**PROBLEM 1:**
In the passage on Israel–UAE ties, which country is believed to be next in line?
**PROBLEM 2:**
Return the part of the passage on Israel–UAE ties that starts at "IN the aftermath" and ends at "the Zionist state.".

IN the aftermath of the shock announcement of the establishment of relations between Israel and the UAE, there is feverish speculation about which Arab/Muslim country will be next to forge ties with the Zionist state.
Beyond the realm of conjecture, none other than the president of the US has confirmed that this process has begun, and it is a matter of when, not if. The US “believes that more Arab and Muslim countries will follow” the UAE’s lead, reads a White House statement.
Bahrain is believed to be next in line, while Jared Kushner, Donald Trump’s son-in-law and his Middle East emissary, told American media that “it is an inevitability that Saudi Arabia and Israel will have fully normalised relations. ...” However, Riyadh itself has, till now, kept silent on Abu Dhabi’s latest move.
For Pakistan, the million-dollar question remains how to react to these fast-changing geopolitical realities, especially if most of our Arab brothers decide to cast their lot with Israel. The Foreign Office’s reaction to the UAE-Israel deal has been described as ambiguous. This is to be expected, for the Emiratis are close partners of this country, politically and economically.

**Stored items:**
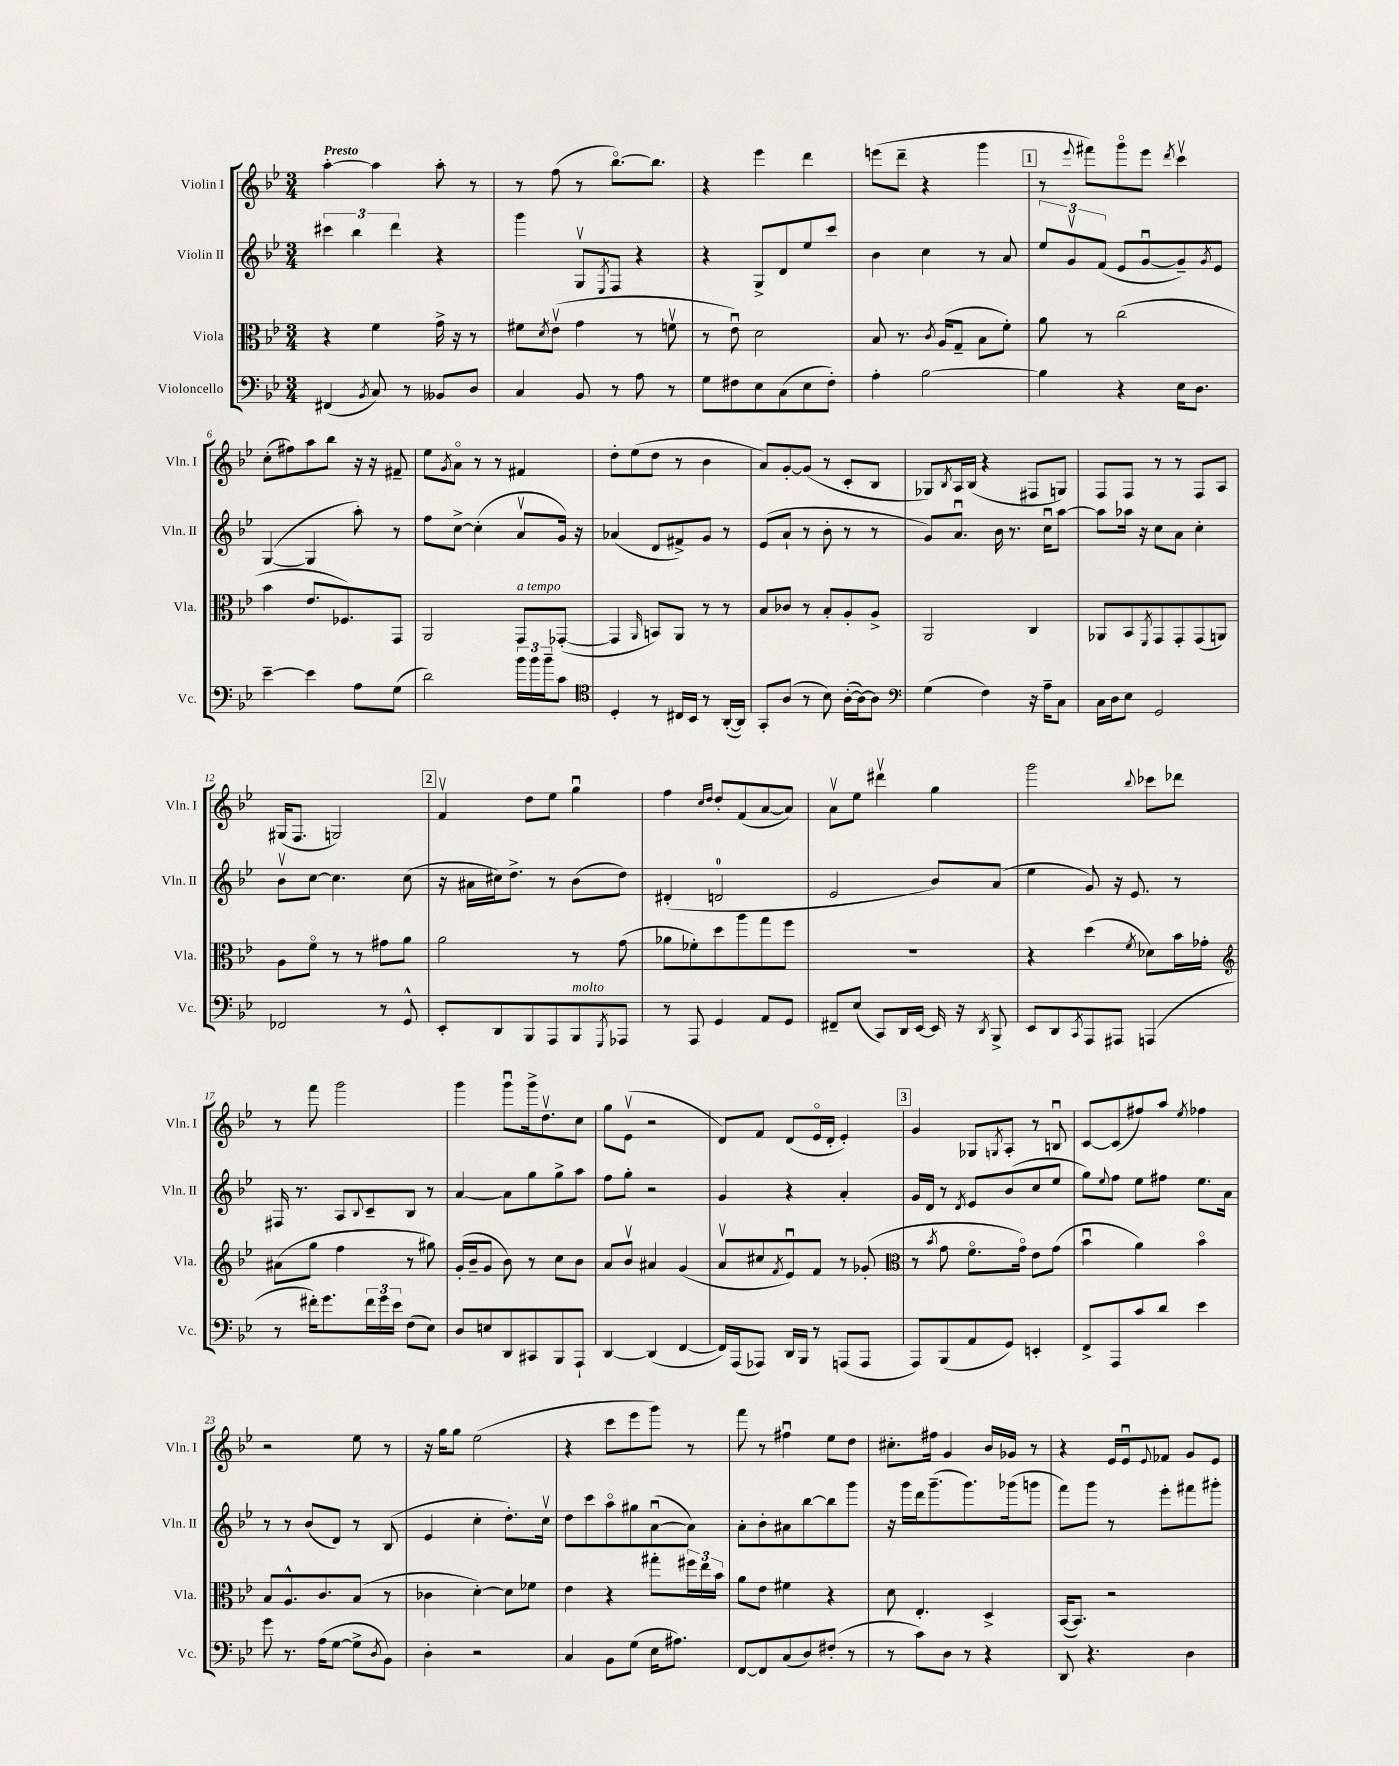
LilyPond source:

<<
\new StaffGroup <<
\new Staff = "s0" \with { instrumentName = "Violin I" shortInstrumentName = "Vln. I" } {
    \clef treble \key bes \major \numericTimeSignature \time 3/4 \tempo "Presto"
    a''4~-. a''4 a''8-. r8 |
    r8 f''8( r8 bes''8.~\flageolet) bes''8. |
    r4 ees'''4 d'''4 |
    e'''8( d'''8-- r4 g'''4 |
    \mark \markup { \box "1" } r8 \appoggiatura { ees'''8 } fis'''8) g'''8\flageolet ees'''8 \acciaccatura { d'''8 } c'''4\upbow |
    c''8-.( fis''8) a''8 bes''8 r16 r16 fis'8-- |
    ees''8 \acciaccatura { g'8 } a'8\flageolet r8 r8 fis'4 |
    d''8-. ees''8( d''8 r8 bes'4 |
    a'8) g'8~-. g'8( r8 c'8-. bes8 |
    ges8) \acciaccatura { bes8 } a16 bes16( r4 fis8 g8) |
    f8 f8 r8 r8 f8 a8 |
    gis16( f8. g2) |
    \mark \markup { \box "2" } f'4\upbow d''8 ees''8 g''4\downbow |
    f''4 \grace { c''16 d''16 } d''8-. f'8( a'8~ a'8) |
    a'8\upbow ees''8 dis'''4\upbow g''4 |
    g'''2 \appoggiatura { bes''8 } ces'''8 des'''8 |
    r8 f'''8 g'''2 |
    g'''4 g'''8\downbow g'''16-> d''8.\upbow c''8 |
    g''8 ees'8\upbow( r2 |
    d'8) f'8 d'8( ees'16\flageolet d'16-. ees'4-.) |
    \mark \markup { \box "3" } g'4 ges8 \acciaccatura { g8 } a8-. r8 b8\downbow |
    c'8~ c'8( fis''8) a''8 \acciaccatura { ees''8 } fes''4 |
    r2 ees''8 r8 |
    r16 g''16 g''8 ees''2( |
    r4 c'''8 ees'''8 g'''8) r8 |
    f'''8 r8 fis''4\downbow ees''8 d''8 |
    cis''8.-. fis''16 g'4 bes'16 ges'16 r8 |
    r4 ees'16 ees'16\downbow \appoggiatura { ees'8 } fes'8 g'8 ees'8 \bar "|." |
}
\new Staff = "s1" \with { instrumentName = "Violin II" shortInstrumentName = "Vln. II" } {
    \clef treble \key bes \major \numericTimeSignature \time 3/4
    \tuplet 3/2 { cis'''4 bes''4 d'''4 } r4 |
    g'''4 g8\upbow \acciaccatura { ees8 } f8 r4 |
    r4 g8-> d'8 ees''8 c'''8 |
    bes'4 c''4 r8 a'8 |
    \mark \markup { \box "1" } \tuplet 3/2 { ees''8 g'8\upbow f'8( } ees'8 g'8~\downbow g'8--) \acciaccatura { g'8 } ees'8 |
    g4~( g4 a''8-.) r8 |
    f''8 c''8~-> c''4-.( a'8\upbow g'16) r16 |
    aes'4( d'8 fis'8->) g'8 r8 |
    ees'8( a'8-! r8 bes'8-. r8 r8 |
    g'8) a'8.\downbow bes'16 r8. c''16\downbow a''8~ |
    a''8 aes''16 r16 c''8 a'8 c''4-. |
    bes'8\upbow c''8~ c''4. c''8( |
    \mark \markup { \box "2" } r16 ais'16 cis''16) d''8.-> r8 bes'8( d''8) |
    dis'4-.( d'2-0 |
    ees'2 bes'8) a'8( |
    ees''4 g'8) r16 ees'8. r8 |
    fis16 r8. a8 \appoggiatura { bes8 } c'8-- bes8 r8 |
    a'4~ a'8 g''8 g''8-> a''8 |
    f''8 g''8-. r2 |
    g'4 r4 a'4-. |
    \mark \markup { \box "3" } g'16 d'16 r8 \acciaccatura { d'8 } ees'8 bes'8( c''8 ees''8 |
    g''8) \appoggiatura { ees''8 } f''8 ees''8 fis''8 ees''8. a'16 |
    r8 r8 bes'8( d'8) r8 bes8( |
    ees'4 c''4-. d''8.-.) c''16\upbow |
    d''8 c'''8 a''8\flageolet gis''8 a'8~\downbow( a'8) |
    a'8-. bes'8-. ais'8 bes''8~ bes''8 g'''8 |
    r16 g'''16 d'''16 g'''8.--( g'''8.) ges'''16( g'''8 |
    f'''8) g'''8 r8 ees'''8-. fis'''8 gis'''8-. \bar "|." |
}
\new Staff = "s2" \with { instrumentName = "Viola" shortInstrumentName = "Vla." } {
    \clef alto \key bes \major \numericTimeSignature \time 3/4
    r4 f'4 g'16-> r16 r8 |
    fis'8 \acciaccatura { d'8 } ees'8\upbow( g'4 r8 f'8\upbow |
    r8 ees'8\downbow) d'2 |
    bes8 r8. \acciaccatura { c'8 } a16( g8-- bes8 f'8-.) |
    \mark \markup { \box "1" } a'8 r8 c''2( |
    bes'4 ees'8. fes8.) g,8 |
    a,2 g,8^\markup { \italic "a tempo" } ges,8~-.( |
    ges,4 \grace { a,16 } b,8) a,8 r8 r8 |
    bes8 ces'8 r8 bes8-. a8-. a8-> |
    a,2 c4 |
    aes,8 bes,8 \acciaccatura { f,8 } g,8 g,8-. g,8( a,8) |
    a8 f'8\flageolet r8 r8 gis'8 a'8 |
    \mark \markup { \box "2" } a'2 r8 g'8( |
    aes'8 fes'8-.) d''8 a''8 g''8 f''8 |
    R2. |
    r4 d''4( \acciaccatura { f'8 } des'8) bes'16 ges'16-. |
    \clef treble ais'8( g''8 f''4 r8 gis''8) |
    g'16-.( bes'16-- g'8 bes'8) r8 c''8 bes'8 |
    a'8 bes'8\upbow ais'4 g'4( |
    a'8\upbow cis''8 \acciaccatura { f'8 } ees'8\downbow) f'8 r8 ges'8-.( |
    \mark \markup { \box "3" } \clef alto r8 \acciaccatura { bes'8 } g'8 f'8.\flageolet g'16\flageolet) ees'8 g'8( |
    bes'4\downbow a'4) bes'4\flageolet |
    bes8 a8.-^ c'8. bes8( r8 |
    ces'4 d'4~-.) d'8 fes'8 |
    ees'4 r4 gis''8-. \tuplet 3/2 { fis''16 ees''16 bes'16 } |
    a'8 ees'8 fis'4 r4 |
    d'8 ees4.-. d4-> |
    bes,16~( bes,8.) r2 \bar "|." |
}
\new Staff = "s3" \with { instrumentName = "Violoncello" shortInstrumentName = "Vc." } {
    \clef bass \key bes \major \numericTimeSignature \time 3/4
    fis,4( \acciaccatura { bes,8 } c8) r8 beses,8 d8 |
    c4 bes,8 r8 a8 r8 |
    g8 fis8 ees8 c8( ees8 fis8-.) |
    a4-. bes2~ |
    \mark \markup { \box "1" } bes4 r4 ees16 d8. |
    ees'4~-- ees'4 a8 g8( |
    d'2) \tuplet 3/2 { bes'16 bes'16 bes'16-- } c'8 |
    \clef tenor d4-. r8 cis16 bes,16 r8 a,16~-.( a,16) |
    g,8-. a8( r8 bes8) a16~-.( a16~) a8 |
    \clef bass g4( f4) r16 a16-- c8 |
    c16 d16 ees8 g,2 |
    fes,2 r8 g,8-^ |
    \mark \markup { \box "2" } ees,8-. d,8 bes,,8 a,,8 bes,,8^\markup { \italic "molto" } \acciaccatura { g,,8 } aes,,8 |
    r8 a,,8 g,4 a,8 g,8 |
    fis,8-- ees8( c,8) d,16 ees,16~ ees,16 r16 \acciaccatura { d,8 } bes,,8-> |
    ees,8 d,8 \acciaccatura { c,8 } a,,8 ais,,8 a,,4( |
    r8 fis'16-.) g'8. \tuplet 3/2 { fis'16 g'16 ees'16 } f8( ees8) |
    d8 e8 d,8 cis,8 bes,,8 a,,8-! |
    d,4~ d,4( f,4~ |
    f,16) a,,16( aes,,8) d,16 bes,,16 r8 a,,8( a,,8 |
    \mark \markup { \box "3" } a,,8) bes,,8( a,8 g,8) e,4-. |
    f,8-> a,,8 c'8 d'8 ees'4 |
    g'8 r8. a16( g8~ g8-> \acciaccatura { d8 } bes,8) |
    d4-. r2 |
    c4 bes,8 g8( ees16 ais8.) |
    f,8~ f,8 c8( d8) fis8-.( r8 |
    r8 c'8) d8 r8 r4 |
    d,8 r4. d4 \bar "|." |
}
>>
>>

**FULL RESPONSE 1:**
Bahrain

**FULL RESPONSE 2:**
IN the aftermath of the shock announcement of the establishment of relations between Israel and the UAE, there is feverish speculation about which Arab/Muslim country will be next to forge ties with the Zionist state.